Bottom line: Giving voice to a brand through simple messages is fundamentally different from generating news.
And while corporate brands are selling something other than the content—be it cookies or Samsung phones that are great for celebrity selfies—there certainly are cases when timely, original stories (or tweets) are key to the marketing message. In those cases, a newsroom is appropriate. But if the deliverable consists of a few quick branded takes on popular culture, setting up the infrastructure to newsjack a trend runs the risk of adding to the overhead a brand was trying to avoid in the first place.

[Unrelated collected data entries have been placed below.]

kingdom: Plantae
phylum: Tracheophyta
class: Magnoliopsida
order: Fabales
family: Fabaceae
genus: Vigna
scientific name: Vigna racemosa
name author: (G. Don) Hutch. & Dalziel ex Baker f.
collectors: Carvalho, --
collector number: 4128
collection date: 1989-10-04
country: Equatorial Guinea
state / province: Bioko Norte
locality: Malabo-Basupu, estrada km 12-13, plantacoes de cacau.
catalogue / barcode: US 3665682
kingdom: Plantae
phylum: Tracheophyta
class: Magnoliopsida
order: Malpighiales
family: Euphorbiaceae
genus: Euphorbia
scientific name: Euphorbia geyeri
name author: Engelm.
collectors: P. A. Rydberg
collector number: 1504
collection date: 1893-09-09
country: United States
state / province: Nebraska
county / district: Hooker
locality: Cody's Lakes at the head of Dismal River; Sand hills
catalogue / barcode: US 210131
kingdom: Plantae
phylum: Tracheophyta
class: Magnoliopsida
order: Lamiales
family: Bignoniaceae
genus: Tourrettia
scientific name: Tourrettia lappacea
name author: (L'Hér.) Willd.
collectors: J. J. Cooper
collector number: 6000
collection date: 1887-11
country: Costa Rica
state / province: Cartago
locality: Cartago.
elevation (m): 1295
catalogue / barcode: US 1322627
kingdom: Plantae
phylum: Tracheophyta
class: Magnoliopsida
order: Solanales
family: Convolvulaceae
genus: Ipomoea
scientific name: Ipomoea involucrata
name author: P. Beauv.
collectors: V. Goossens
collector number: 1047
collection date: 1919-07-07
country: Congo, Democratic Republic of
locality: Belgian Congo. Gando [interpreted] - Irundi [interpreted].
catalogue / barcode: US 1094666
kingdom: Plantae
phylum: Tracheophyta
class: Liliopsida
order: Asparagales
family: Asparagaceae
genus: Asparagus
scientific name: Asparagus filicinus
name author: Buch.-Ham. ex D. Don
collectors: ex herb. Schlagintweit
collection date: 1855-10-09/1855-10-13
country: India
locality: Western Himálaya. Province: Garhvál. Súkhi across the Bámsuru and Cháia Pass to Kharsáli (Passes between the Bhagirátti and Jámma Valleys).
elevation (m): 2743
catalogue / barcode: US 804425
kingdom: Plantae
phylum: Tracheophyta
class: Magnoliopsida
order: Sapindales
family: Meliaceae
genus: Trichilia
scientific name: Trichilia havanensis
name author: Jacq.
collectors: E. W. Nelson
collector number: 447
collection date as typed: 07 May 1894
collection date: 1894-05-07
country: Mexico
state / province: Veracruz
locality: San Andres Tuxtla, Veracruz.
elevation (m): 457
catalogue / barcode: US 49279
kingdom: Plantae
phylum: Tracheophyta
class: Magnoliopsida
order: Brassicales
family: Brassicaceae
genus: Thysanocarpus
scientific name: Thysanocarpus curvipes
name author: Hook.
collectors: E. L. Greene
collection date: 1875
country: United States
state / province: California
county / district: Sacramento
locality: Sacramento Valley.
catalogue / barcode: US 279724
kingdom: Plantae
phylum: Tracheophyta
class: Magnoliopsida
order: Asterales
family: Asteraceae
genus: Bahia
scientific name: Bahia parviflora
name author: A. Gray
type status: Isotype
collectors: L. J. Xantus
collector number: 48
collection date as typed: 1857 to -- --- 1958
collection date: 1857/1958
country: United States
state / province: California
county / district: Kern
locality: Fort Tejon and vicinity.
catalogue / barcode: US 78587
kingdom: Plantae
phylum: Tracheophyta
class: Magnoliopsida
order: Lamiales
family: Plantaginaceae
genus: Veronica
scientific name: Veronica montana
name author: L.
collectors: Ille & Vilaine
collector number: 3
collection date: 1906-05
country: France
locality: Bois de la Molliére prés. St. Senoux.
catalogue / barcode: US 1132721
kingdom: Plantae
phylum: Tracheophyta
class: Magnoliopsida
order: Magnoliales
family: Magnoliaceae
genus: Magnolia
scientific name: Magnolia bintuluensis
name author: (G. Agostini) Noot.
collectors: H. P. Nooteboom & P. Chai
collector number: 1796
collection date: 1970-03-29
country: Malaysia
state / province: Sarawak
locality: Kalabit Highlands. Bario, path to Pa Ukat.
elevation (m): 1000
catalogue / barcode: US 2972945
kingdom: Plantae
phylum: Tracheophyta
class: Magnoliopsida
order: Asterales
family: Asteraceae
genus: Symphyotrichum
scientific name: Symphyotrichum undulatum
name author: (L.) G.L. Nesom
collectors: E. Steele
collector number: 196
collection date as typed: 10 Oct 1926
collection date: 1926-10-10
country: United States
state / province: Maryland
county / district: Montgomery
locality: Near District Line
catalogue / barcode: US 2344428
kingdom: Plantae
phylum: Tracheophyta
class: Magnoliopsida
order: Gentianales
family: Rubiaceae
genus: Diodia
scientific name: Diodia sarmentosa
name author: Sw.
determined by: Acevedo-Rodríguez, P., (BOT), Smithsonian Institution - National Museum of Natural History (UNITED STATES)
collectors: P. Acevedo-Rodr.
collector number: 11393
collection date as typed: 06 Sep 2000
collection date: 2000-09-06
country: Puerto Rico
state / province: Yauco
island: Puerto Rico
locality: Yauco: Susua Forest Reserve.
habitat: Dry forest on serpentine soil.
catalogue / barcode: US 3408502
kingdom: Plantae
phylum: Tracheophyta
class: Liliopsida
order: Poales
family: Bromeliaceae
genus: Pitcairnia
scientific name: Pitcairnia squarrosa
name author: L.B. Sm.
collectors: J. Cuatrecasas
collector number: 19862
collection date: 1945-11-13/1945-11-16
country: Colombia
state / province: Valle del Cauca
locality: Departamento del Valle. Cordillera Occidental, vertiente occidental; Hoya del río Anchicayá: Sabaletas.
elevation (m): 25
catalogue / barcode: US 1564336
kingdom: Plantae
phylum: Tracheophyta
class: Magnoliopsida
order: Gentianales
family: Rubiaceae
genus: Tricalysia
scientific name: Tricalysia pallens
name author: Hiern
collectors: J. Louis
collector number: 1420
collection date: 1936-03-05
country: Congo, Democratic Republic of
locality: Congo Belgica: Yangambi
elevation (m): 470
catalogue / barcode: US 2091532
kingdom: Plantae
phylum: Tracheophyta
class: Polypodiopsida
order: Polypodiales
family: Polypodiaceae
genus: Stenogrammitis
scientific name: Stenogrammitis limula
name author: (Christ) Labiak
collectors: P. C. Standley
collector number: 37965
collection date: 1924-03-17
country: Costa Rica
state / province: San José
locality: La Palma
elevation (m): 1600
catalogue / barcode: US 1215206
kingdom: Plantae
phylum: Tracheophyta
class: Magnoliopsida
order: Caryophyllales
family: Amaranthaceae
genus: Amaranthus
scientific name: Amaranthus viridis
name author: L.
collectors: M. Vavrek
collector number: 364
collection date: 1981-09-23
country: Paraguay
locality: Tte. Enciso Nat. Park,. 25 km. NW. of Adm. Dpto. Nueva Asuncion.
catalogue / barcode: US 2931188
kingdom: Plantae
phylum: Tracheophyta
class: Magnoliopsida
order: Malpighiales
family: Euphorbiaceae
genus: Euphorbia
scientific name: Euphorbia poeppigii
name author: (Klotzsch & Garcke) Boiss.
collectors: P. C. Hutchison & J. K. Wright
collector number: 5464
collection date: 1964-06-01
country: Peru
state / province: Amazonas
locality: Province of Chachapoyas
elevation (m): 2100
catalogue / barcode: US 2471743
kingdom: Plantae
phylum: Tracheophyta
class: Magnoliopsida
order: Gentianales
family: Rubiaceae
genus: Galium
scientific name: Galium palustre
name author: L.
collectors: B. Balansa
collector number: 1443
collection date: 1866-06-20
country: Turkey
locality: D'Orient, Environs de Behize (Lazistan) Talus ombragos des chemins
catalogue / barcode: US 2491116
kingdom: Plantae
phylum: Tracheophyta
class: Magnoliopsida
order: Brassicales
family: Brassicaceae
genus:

As Seth Godin said about the “Dunk in the Dark”: “People tell that story as if it’s the greatest thing that ever happened. They leave out that it took dozens of people to work on it, when it should have been one person who loved Oreo cookies. And it didn’t actually sell that many more Oreo cookies.”
If you’re going to build a newsroom, you should do so to create newsworthy stories that can go live with the rest of the news cycle. And preferably, the newsroom should be run by someone with the journalistic chops to lead your brand into an editorial direction that’s offering more than just traditional marketing.
If there is a “Dunk in the Dark” moment during the Oscars, there will be a number of brands ready to take over our social media feeds with clever, opportunistic content. Even though a lot of these brands won’t need newsrooms or war rooms or whatever you want to call it, a lot of them will probably have them anyway. I guess we can thank Oreo for that.